Direito à religião é livre e
fundamental é preservar a cada indivíduo o direito de escolha.
Uma das principais conquistas da
modernidade foi a separação entre religião e política, entre opções da vida
privada e da vida pública. Todos somos iguais diante da lei, e a lei é igual
para todos, independentemente das nossas opções religiosas, sexuais, de time
futebol e todas as outras da nossa vida privada.
Seguem tantas outras
desigualdades, típicas do capitalismo, mas pelo menos juridicamente somos
iguais, temos que conviver com as opiniões e valores alheios, que têm tanto a
direito a existir como as minhas e as tuas, mas que não dá a ninguém maiores
direitos na esfera pública.
Os Estados religiosos são
antidemocráticos por definição. Os que pertencem a uma determinada religião, ou
a uma corrente dentro da religião dominante, têm privilégios, enquanto os
outros são inclusive perseguidos por sua crença religiosa. Os palestinos são
cidadãos de segunda classe em Israel, assim como são os sunitas no Iraque.
As ações brutais do
autodenominado Estado Islâmico representam uma radicalização dessas posições.
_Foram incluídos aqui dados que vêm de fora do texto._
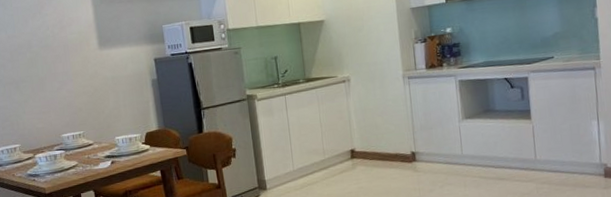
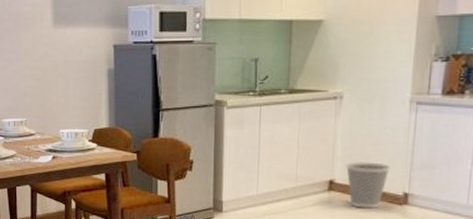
wastebasket: none [362,130,397,170] -> present [346,162,390,209]

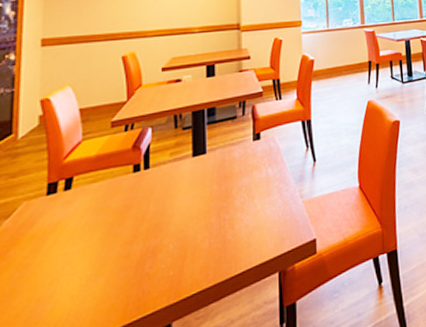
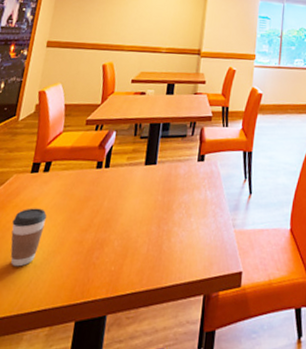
coffee cup: none [31,232,78,305] -> present [10,208,47,267]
Atacam e executam os que se declaram fiéis a religiões que eles consideram não
apenas equivocadas, mas que pregam crenças caracterizadas por eles como
impostoras diante do que eles veneram. A destruição de cidades históricas
porque veneram ídolos que eles execram é a extensão natural dessas concepções
fundamentalistas.
Por aqui, e em muitos outros
lugares, também a ingerência na política de correntes religiosas de várias
matizes vai na mesma direção, ainda que sem esse grau de radicalidade. Tentam
impor suas concepções religiosas à sociedade como um todo. Elas têm todo o
direito de orientar seus fiéis a como se comportarem diante de fenômenos como o
divórcio, o aborto, a homossexualidade, as drogas, entre outros. Mas não podem
querer impor essas orientações a todos, fiéis ou não fiéis.
O Estado tem a obrigação, por
exemplo, de colocar à disposição de todas as mulheres as melhores condições
para a realização do aborto, em caso de gravidez comprovadamente indesejada,
considerando que este é um fenômeno social amplamente existente na sociedade,
realizado em condições relativamente boas por quem tem recursos econômicos e em
péssimas condições, com graves sequelas, pela grande maioria, pobre e
vulnerável.
O Estado é laico, não se
pronuncia sobre a natureza da decisão pelo aborto, não o recomenda ou se
pronuncia contra, mas coloca à disposição as condições de sua realização, para
os que consideram que devem apelar para ele.
O Estado não intervém nas
religiões e estas não intervêm nas esferas do Estado. A mistura da religião com
a política não é democrática. De alguma forma elas se contrapõem. Uma é
universal, laica, a outra é composta por seitas, formadas por fiéis.
A democracia respeita as opções
privadas das pessoas, garante que elas possam fazer suas escolhas livremente. A
separação entre o Estado e as igrejas é uma condição da democracia.